Sitting here at the coffee shop’s front window, watching the hipster brunch crowd and the Ethiopian Palm Sunday families stroll the sidewalk, I think about Jesus’ parable comparing a man freed of an evil spirit to an empty, unguarded house. Without an indwelling of love, the man is doubly vulnerable to the demon’s return:
When the unclean spirit has gone out of a person, it passes through waterless places seeking rest, but finds none. Then it says, 'I will return to my house from which I came.' And when it comes, it finds the house empty, swept, and put in order. Then it goes and brings with it seven other spirits more evil than itself, and they enter and dwell there, and the last state of that person is worse than the first.... (Matthew 12:43-45, English Standard Version)

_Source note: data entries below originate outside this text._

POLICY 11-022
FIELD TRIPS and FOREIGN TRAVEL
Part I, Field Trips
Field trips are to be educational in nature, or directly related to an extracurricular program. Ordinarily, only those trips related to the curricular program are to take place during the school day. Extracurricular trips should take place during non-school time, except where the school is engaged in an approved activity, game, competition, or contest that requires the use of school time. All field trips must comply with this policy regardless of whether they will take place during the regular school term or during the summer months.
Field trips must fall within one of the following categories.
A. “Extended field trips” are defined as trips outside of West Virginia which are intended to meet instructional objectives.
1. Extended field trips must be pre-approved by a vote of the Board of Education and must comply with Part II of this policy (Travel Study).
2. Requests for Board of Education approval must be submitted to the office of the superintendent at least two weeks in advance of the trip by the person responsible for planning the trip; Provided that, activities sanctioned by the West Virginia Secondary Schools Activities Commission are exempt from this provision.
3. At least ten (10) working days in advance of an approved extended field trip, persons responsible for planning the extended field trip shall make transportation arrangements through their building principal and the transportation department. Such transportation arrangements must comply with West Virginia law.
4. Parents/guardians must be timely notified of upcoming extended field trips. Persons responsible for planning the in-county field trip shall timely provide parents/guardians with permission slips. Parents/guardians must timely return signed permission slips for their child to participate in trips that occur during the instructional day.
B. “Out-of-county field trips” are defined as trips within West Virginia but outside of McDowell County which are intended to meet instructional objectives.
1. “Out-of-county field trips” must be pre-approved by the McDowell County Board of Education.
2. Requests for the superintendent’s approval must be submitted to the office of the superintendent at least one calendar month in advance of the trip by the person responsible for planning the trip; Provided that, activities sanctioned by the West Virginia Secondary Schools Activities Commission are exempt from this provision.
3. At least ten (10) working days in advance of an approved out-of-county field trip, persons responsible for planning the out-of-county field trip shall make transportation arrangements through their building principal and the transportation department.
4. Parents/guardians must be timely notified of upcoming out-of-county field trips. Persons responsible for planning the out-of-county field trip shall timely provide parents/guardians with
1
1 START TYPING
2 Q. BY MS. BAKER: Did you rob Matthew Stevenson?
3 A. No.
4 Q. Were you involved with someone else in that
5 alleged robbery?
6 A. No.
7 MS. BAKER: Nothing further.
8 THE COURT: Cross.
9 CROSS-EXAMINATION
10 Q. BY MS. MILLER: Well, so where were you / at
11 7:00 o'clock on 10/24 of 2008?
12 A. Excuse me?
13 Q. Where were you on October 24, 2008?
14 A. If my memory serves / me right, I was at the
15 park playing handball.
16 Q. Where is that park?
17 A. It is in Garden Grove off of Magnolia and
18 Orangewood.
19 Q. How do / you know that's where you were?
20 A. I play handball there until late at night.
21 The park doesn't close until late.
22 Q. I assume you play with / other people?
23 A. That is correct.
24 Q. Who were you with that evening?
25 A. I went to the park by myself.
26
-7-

Certainly, chai tea is not evil incarnate. But a bout of feast day mania is a good reminder that plain-faced legalism, no matter how pure its intentions, can never intuit the difference between learning, which kneads and strengthens the soul, and superstition, which enfeebles it.
A week out from Easter—only a few days from the year’s most joyous feast and, in its wake, the green tide of Ordinary time—it’s a good lesson to learn.